A new bill that would reward commuters to take public transport rather than their own private car has been proposed to the Brussels Parliament by MP Christoph De Beukelaer.
The proposal, ‘Bonus Go Brussels’, initiated already back in 2019, would give motorists who use a car-sharing system, a bicycle, or public transport instead of their own car during the rush hours in Brussels, a reward of three euros per journey.
Anyone who agrees to participate would have to register on a website dedicated to the operation, fill in a declaration of honour, or submit a certificate from their employer, New Mobility reports.
To check that commuters don’t abuse of the system, more than 150 ANPR cameras scattered throughout the Region would be used.
“With those images, we can find out who is in the traffic jam,” De Beukelaer told Bruzz. “That also allows us to contact people and ask them if they want to sign up for the ‘Bonus Go’ project.”
De Beukelaer’s reasoning? A positive incentive would have a more significant impact than a dry tax levy on mobility, with the MP referring to various examples abroad such as Rotterdam, Singapore, or Lahti in Finland, demonstrating the effectiveness of the approach.
According to De Beukelaer’s calculations, 15,000 cars, or 5% of all cars, would disappear from Brussels streets in two years. The budget to finance the reward system would amount to 18 million euros a year, Bruzz reports.

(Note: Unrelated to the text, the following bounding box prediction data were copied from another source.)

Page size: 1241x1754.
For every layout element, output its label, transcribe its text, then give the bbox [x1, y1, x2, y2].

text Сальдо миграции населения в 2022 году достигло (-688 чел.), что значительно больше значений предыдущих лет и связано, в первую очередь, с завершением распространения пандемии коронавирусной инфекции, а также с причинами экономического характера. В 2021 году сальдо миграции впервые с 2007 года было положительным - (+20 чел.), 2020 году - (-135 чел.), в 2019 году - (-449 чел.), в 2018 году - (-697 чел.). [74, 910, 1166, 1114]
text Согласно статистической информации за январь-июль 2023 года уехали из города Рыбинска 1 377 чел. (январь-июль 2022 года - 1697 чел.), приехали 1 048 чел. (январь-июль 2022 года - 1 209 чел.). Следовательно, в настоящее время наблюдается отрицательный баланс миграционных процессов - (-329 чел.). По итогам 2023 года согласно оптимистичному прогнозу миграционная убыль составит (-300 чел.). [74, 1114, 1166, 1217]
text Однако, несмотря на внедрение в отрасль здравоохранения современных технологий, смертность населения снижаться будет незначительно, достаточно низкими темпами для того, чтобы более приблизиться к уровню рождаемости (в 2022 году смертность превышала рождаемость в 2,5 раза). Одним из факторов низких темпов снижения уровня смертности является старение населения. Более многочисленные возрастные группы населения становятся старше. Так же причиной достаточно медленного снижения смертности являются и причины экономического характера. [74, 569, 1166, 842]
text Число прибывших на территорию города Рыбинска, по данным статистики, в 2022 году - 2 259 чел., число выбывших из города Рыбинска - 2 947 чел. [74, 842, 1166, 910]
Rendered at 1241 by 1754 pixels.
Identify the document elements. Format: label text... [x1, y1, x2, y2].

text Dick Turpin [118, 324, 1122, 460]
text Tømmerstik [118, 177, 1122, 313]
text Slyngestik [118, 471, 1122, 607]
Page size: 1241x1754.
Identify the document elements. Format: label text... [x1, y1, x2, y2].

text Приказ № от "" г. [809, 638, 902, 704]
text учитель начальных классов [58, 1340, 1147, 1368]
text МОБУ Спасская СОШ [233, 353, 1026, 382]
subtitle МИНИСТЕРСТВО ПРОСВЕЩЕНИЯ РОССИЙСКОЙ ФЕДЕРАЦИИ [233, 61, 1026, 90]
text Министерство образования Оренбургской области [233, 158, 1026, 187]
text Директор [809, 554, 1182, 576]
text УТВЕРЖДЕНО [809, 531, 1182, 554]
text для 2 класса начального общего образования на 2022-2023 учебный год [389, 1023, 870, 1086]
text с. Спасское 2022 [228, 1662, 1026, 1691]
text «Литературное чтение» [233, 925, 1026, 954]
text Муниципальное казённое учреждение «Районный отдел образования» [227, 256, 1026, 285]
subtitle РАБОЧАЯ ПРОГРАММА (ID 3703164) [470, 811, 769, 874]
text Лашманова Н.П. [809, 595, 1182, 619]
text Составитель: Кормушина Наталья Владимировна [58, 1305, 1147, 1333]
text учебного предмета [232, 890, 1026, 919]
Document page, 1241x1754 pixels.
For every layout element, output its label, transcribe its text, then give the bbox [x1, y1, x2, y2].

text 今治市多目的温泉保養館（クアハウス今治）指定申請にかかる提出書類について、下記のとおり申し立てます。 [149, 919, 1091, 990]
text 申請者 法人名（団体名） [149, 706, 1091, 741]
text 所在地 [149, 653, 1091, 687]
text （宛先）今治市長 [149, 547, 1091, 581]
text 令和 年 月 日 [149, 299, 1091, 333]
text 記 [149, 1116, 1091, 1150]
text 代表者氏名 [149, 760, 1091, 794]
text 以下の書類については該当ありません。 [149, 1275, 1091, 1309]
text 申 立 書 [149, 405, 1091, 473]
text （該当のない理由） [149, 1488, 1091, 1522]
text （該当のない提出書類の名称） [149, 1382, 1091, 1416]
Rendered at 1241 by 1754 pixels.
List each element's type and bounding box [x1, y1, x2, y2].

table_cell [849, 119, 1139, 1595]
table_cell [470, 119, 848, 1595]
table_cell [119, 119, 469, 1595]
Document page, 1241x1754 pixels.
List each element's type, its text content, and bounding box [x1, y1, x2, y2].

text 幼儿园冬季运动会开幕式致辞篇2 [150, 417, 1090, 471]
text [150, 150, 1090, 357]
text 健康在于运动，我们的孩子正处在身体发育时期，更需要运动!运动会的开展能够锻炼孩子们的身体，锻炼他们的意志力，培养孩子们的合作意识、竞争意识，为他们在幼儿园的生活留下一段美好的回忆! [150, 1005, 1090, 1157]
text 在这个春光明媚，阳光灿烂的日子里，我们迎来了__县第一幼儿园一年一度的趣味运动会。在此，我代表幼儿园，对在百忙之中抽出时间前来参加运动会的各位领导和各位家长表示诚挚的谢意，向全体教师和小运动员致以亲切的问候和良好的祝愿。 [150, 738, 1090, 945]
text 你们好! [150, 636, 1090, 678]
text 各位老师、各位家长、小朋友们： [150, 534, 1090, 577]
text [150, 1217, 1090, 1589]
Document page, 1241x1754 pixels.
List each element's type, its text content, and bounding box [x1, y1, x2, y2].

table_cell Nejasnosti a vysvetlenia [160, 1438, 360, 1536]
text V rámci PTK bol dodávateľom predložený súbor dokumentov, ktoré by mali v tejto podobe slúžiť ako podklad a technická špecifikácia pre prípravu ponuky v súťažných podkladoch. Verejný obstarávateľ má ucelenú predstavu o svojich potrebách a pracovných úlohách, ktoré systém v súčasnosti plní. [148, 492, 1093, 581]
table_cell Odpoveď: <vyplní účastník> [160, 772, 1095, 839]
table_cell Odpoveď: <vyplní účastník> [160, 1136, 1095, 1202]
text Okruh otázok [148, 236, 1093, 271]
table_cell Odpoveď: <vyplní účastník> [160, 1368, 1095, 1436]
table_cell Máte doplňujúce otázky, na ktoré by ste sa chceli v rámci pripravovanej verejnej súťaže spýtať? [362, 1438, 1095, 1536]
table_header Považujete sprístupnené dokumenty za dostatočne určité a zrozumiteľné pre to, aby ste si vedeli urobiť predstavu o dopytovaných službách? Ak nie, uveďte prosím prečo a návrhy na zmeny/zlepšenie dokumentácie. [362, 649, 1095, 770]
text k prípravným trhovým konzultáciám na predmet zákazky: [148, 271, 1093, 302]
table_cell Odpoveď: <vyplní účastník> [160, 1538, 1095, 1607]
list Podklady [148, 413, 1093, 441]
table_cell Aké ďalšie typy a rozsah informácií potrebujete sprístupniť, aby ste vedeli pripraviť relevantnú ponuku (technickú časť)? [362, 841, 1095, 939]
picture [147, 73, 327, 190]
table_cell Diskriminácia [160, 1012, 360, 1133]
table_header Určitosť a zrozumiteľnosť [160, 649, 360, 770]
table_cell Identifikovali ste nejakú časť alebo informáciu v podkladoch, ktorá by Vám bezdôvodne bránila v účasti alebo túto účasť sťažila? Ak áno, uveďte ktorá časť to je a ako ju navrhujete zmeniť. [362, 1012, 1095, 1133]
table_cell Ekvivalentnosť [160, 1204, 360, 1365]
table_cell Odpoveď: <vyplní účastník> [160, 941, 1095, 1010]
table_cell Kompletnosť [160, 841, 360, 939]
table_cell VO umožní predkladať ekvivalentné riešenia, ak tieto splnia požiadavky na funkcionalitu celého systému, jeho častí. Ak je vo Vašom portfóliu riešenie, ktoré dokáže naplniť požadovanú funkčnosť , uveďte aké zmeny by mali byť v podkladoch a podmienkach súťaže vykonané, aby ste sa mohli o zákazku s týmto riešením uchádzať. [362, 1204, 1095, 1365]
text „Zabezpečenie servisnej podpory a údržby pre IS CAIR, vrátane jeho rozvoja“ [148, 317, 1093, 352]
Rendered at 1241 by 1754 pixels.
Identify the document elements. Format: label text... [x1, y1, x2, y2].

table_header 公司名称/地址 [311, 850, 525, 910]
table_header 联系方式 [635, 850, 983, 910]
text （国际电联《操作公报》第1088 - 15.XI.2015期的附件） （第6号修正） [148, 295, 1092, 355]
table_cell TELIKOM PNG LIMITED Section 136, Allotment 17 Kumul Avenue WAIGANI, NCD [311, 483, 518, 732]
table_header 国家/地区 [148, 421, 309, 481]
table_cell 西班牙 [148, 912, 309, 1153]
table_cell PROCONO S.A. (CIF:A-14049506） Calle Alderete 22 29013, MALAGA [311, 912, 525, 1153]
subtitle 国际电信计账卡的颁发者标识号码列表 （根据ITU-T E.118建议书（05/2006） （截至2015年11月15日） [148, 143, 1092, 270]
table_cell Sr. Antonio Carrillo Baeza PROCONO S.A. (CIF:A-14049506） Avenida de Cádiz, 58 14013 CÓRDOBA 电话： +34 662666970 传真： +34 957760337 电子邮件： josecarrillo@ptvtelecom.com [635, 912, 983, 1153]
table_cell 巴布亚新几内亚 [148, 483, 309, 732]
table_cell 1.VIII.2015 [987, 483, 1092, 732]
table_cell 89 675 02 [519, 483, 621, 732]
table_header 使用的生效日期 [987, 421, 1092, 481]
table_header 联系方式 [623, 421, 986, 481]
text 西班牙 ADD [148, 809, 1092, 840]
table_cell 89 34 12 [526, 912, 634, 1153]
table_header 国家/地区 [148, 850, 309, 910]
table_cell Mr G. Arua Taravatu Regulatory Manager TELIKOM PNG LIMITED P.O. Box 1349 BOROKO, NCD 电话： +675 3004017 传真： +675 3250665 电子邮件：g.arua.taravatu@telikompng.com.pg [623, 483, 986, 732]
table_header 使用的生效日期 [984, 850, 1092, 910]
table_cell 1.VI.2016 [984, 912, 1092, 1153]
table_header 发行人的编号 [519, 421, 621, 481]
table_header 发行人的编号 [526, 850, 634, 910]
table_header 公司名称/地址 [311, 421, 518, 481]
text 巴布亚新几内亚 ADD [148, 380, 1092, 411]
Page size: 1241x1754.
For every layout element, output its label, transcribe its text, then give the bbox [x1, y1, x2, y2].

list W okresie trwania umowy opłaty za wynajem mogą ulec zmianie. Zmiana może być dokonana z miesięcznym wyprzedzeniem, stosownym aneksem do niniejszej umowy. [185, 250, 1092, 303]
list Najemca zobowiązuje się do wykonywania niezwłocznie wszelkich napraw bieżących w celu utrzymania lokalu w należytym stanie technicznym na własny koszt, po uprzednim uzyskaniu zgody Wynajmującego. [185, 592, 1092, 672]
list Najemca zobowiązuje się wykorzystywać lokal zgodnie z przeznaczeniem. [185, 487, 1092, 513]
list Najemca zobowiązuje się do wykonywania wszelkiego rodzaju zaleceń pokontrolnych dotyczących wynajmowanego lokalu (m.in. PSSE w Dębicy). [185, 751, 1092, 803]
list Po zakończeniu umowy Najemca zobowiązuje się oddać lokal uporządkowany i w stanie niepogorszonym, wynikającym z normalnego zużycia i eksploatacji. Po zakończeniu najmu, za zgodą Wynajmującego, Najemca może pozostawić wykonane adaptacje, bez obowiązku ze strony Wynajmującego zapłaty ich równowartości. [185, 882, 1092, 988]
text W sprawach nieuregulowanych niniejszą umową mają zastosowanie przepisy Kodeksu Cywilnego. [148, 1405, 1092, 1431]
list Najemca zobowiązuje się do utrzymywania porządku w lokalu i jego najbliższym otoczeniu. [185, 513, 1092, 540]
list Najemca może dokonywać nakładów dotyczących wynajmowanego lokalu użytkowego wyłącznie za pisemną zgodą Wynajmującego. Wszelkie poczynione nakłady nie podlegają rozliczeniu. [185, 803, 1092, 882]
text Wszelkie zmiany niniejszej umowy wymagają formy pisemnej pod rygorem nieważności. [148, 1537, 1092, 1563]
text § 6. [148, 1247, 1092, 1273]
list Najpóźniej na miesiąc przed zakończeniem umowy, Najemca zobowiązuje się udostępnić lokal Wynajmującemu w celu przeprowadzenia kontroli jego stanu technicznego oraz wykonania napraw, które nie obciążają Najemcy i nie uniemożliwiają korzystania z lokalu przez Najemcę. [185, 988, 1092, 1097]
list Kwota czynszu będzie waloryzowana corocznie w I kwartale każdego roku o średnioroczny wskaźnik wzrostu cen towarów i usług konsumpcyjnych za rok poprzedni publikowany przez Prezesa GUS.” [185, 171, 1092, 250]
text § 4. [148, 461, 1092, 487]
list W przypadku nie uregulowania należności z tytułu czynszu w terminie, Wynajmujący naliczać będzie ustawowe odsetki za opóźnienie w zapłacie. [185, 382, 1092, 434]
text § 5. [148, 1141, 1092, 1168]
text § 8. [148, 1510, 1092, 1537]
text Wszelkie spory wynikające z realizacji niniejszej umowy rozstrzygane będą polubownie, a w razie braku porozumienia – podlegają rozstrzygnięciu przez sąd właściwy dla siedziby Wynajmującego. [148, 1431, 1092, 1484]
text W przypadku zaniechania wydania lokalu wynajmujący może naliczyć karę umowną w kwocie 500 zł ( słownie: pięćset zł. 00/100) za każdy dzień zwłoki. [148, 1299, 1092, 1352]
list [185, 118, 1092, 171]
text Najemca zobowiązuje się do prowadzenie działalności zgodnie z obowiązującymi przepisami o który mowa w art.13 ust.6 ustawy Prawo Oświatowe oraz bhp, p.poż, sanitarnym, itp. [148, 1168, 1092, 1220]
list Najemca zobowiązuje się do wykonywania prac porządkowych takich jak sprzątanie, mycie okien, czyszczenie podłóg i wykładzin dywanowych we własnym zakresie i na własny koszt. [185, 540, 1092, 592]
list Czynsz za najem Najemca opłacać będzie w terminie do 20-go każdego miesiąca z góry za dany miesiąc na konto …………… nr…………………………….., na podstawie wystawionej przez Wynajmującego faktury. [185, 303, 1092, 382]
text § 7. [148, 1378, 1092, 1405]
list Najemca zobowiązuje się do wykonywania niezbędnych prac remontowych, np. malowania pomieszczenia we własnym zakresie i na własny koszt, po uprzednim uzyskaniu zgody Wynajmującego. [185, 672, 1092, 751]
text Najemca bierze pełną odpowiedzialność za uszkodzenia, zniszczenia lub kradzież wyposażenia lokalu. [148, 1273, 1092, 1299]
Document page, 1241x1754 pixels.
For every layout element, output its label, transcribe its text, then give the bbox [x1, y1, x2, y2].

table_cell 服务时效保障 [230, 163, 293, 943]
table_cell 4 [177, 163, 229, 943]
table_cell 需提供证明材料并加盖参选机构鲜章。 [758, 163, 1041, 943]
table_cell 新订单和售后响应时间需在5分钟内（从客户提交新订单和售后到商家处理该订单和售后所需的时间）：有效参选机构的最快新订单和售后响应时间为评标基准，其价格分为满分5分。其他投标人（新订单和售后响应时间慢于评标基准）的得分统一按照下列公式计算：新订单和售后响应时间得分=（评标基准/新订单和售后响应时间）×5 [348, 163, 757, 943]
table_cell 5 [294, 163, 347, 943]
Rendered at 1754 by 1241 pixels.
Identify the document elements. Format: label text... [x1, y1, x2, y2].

“On an annual budget of 500 million euros for mobility, that is peanuts,” De Beukelaer said. “And if the idea is a misfire with commuters, it won’t cost anything either. So there is little to lose.”
On Thursday La Libre Belgique published an open letter signed by several entrepreneurs from Brussels mobility ‘start-up scene’, calling for the proposal to be taken seriously.
The signatories call on the Brussels Parliament to not get bogged down on ‘sterile’ considerations on “commuters coming from Flanders or Wallonia” or if it would be unfair “that those who already cycle to work would not benefit from the premium.”
“For decades, these traffic jams have been poisoning everyone’s life. If this scheme has any chance of achieving results, that’s the main thing,” the initiators pleaded, arguing that Brussels mobility policy is based too much on infrastructure investments. “Policies that influence behaviour are immensely cheaper, more agile, and can achieve good results, they added.”